## Task to complete
Set the data below down again, exactly, with every picture left out.

Segment Start: Given entries

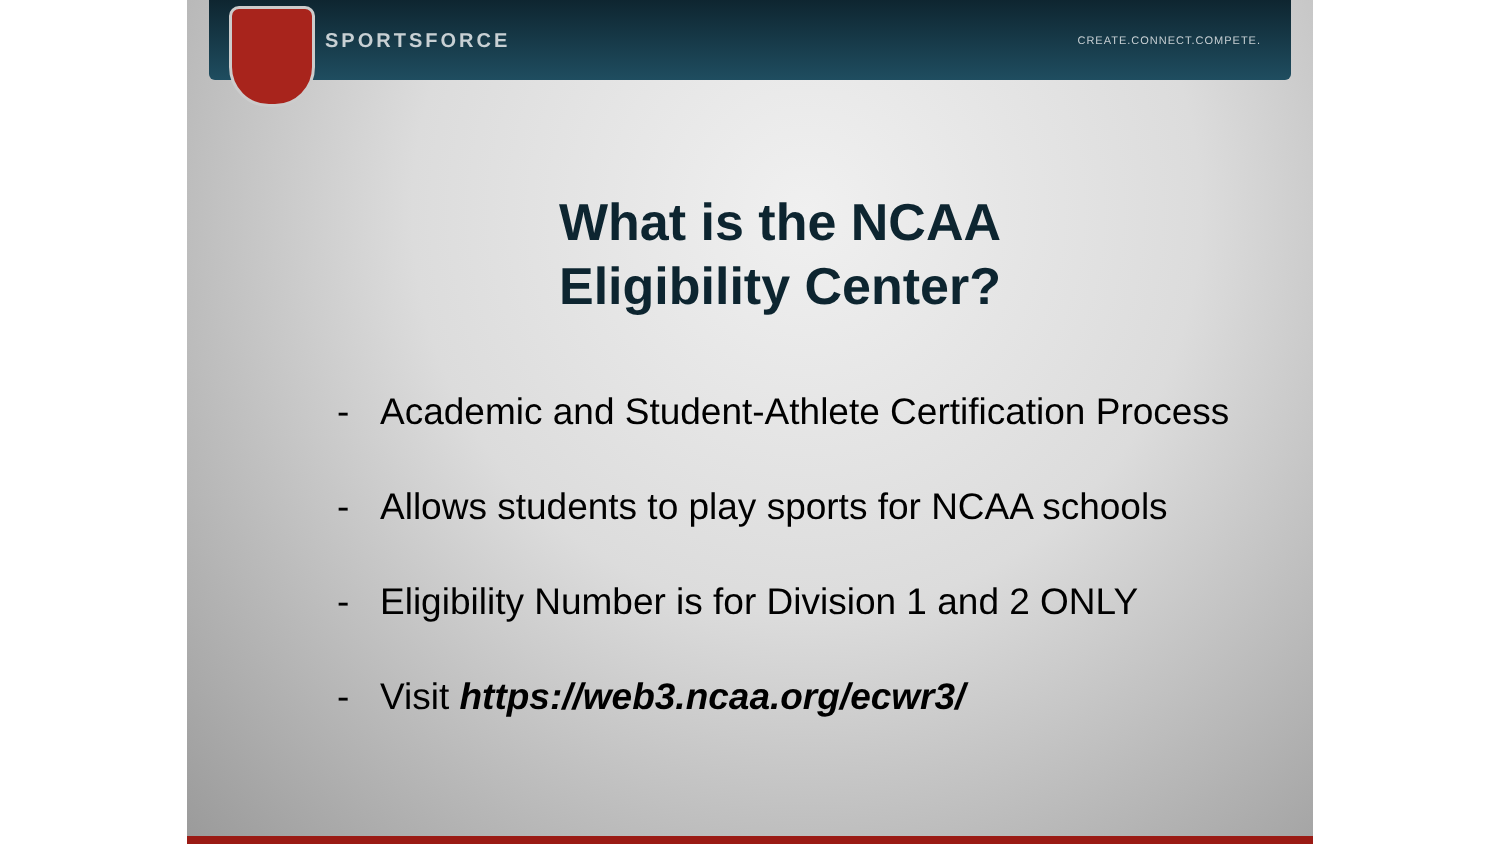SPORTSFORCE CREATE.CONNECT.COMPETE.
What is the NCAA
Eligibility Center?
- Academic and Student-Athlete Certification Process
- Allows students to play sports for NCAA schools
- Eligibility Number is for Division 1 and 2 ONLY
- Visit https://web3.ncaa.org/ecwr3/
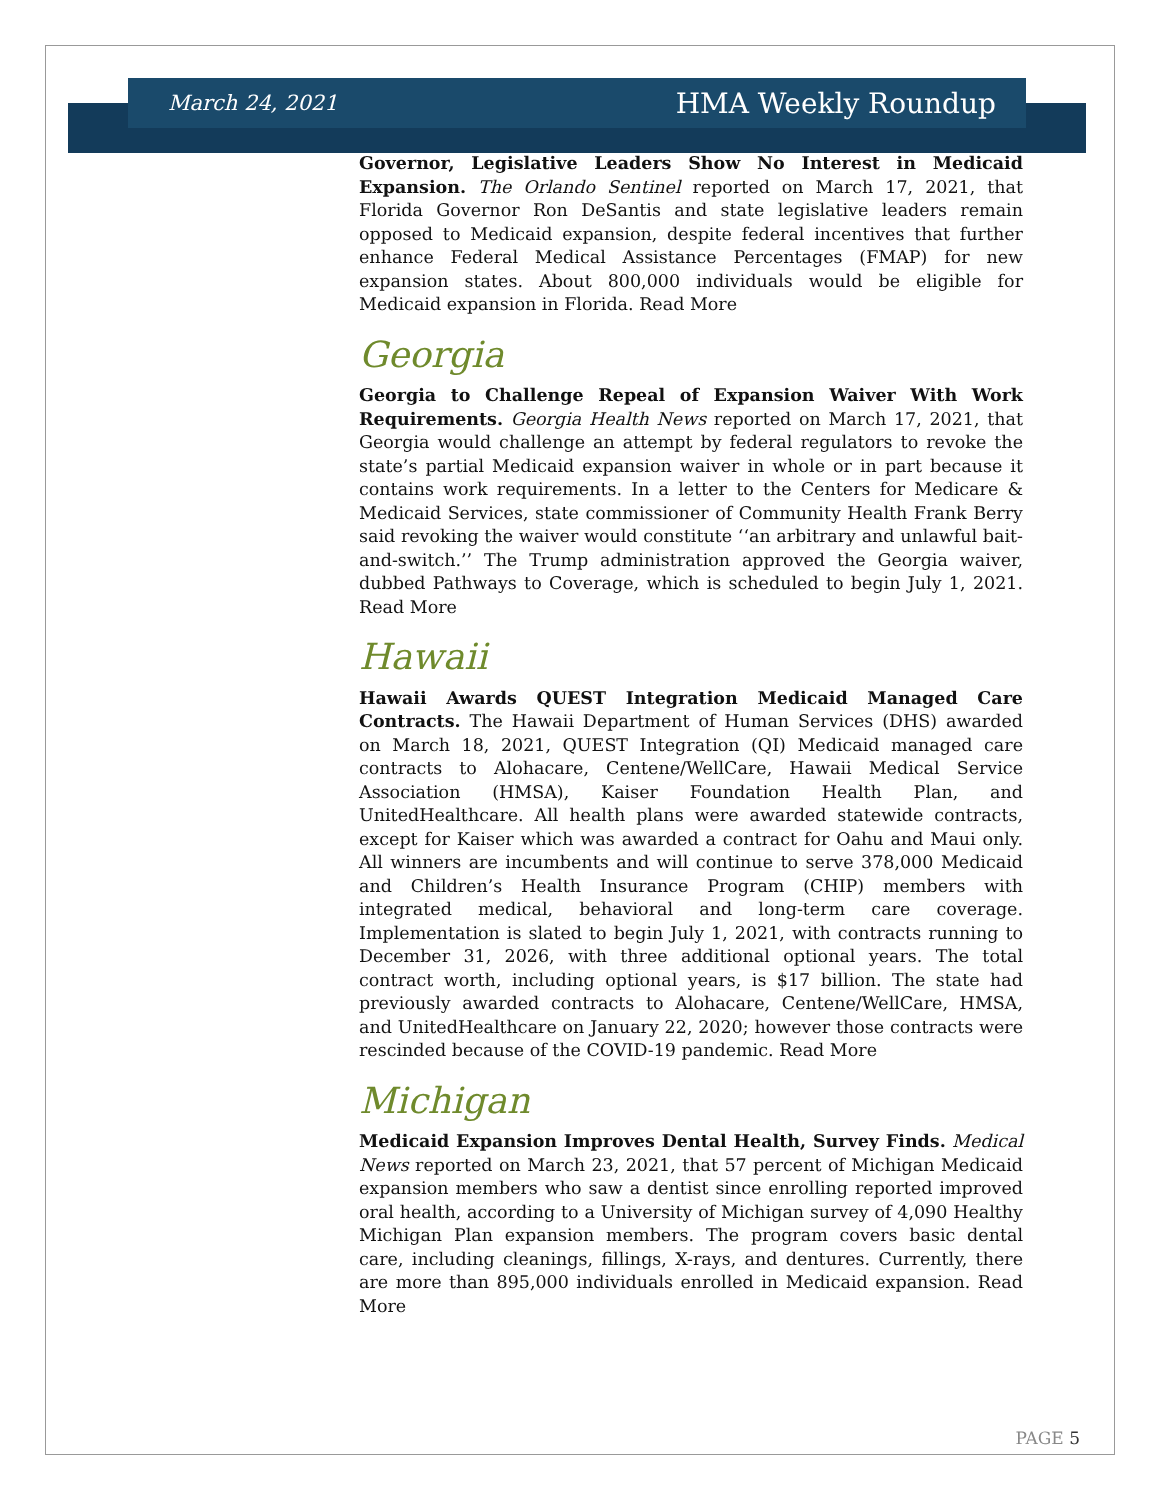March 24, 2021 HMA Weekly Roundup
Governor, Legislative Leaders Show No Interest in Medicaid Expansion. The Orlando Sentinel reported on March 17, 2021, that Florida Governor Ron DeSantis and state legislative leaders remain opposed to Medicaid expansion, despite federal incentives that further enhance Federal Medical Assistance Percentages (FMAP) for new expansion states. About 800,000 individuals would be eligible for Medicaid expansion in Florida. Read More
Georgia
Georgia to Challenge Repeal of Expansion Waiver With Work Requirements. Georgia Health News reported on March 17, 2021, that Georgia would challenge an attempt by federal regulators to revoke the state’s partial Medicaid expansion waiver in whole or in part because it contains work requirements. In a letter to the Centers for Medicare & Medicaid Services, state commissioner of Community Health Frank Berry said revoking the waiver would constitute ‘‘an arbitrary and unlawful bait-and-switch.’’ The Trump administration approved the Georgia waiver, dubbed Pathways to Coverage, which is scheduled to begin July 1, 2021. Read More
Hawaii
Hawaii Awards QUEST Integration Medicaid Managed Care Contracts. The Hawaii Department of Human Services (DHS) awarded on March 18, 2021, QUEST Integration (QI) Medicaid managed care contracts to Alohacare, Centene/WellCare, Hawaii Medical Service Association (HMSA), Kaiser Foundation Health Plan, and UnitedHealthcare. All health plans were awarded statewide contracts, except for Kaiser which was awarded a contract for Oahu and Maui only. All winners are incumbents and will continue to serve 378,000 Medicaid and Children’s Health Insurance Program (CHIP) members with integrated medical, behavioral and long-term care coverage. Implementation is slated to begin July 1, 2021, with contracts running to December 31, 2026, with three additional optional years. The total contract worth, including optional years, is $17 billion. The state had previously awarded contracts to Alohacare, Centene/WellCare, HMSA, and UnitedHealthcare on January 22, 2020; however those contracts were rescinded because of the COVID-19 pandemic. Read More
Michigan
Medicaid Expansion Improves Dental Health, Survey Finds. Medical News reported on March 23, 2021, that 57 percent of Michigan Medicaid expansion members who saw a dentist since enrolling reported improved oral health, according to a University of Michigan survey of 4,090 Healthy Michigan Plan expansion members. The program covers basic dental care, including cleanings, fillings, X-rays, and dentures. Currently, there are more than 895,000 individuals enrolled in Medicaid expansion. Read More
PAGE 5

Segment End: Given entries

## Solution for this problem
SPORTSFORCE CREATE.CONNECT.COMPETE.
What is the NCAA
Eligibility Center?
- Academic and Student-Athlete Certification Process
- Allows students to play sports for NCAA schools
- Eligibility Number is for Division 1 and 2 ONLY
- Visit https://web3.ncaa.org/ecwr3/
March 24, 2021 HMA Weekly Roundup
Governor, Legislative Leaders Show No Interest in Medicaid Expansion. The Orlando Sentinel reported on March 17, 2021, that Florida Governor Ron DeSantis and state legislative leaders remain opposed to Medicaid expansion, despite federal incentives that further enhance Federal Medical Assistance Percentages (FMAP) for new expansion states. About 800,000 individuals would be eligible for Medicaid expansion in Florida. Read More
Georgia
Georgia to Challenge Repeal of Expansion Waiver With Work Requirements. Georgia Health News reported on March 17, 2021, that Georgia would challenge an attempt by federal regulators to revoke the state’s partial Medicaid expansion waiver in whole or in part because it contains work requirements. In a letter to the Centers for Medicare & Medicaid Services, state commissioner of Community Health Frank Berry said revoking the waiver would constitute ‘‘an arbitrary and unlawful bait-and-switch.’’ The Trump administration approved the Georgia waiver, dubbed Pathways to Coverage, which is scheduled to begin July 1, 2021. Read More
Hawaii
Hawaii Awards QUEST Integration Medicaid Managed Care Contracts. The Hawaii Department of Human Services (DHS) awarded on March 18, 2021, QUEST Integration (QI) Medicaid managed care contracts to Alohacare, Centene/WellCare, Hawaii Medical Service Association (HMSA), Kaiser Foundation Health Plan, and UnitedHealthcare. All health plans were awarded statewide contracts, except for Kaiser which was awarded a contract for Oahu and Maui only. All winners are incumbents and will continue to serve 378,000 Medicaid and Children’s Health Insurance Program (CHIP) members with integrated medical, behavioral and long-term care coverage. Implementation is slated to begin July 1, 2021, with contracts running to December 31, 2026, with three additional optional years. The total contract worth, including optional years, is $17 billion. The state had previously awarded contracts to Alohacare, Centene/WellCare, HMSA, and UnitedHealthcare on January 22, 2020; however those contracts were rescinded because of the COVID-19 pandemic. Read More
Michigan
Medicaid Expansion Improves Dental Health, Survey Finds. Medical News reported on March 23, 2021, that 57 percent of Michigan Medicaid expansion members who saw a dentist since enrolling reported improved oral health, according to a University of Michigan survey of 4,090 Healthy Michigan Plan expansion members. The program covers basic dental care, including cleanings, fillings, X-rays, and dentures. Currently, there are more than 895,000 individuals enrolled in Medicaid expansion. Read More
PAGE 5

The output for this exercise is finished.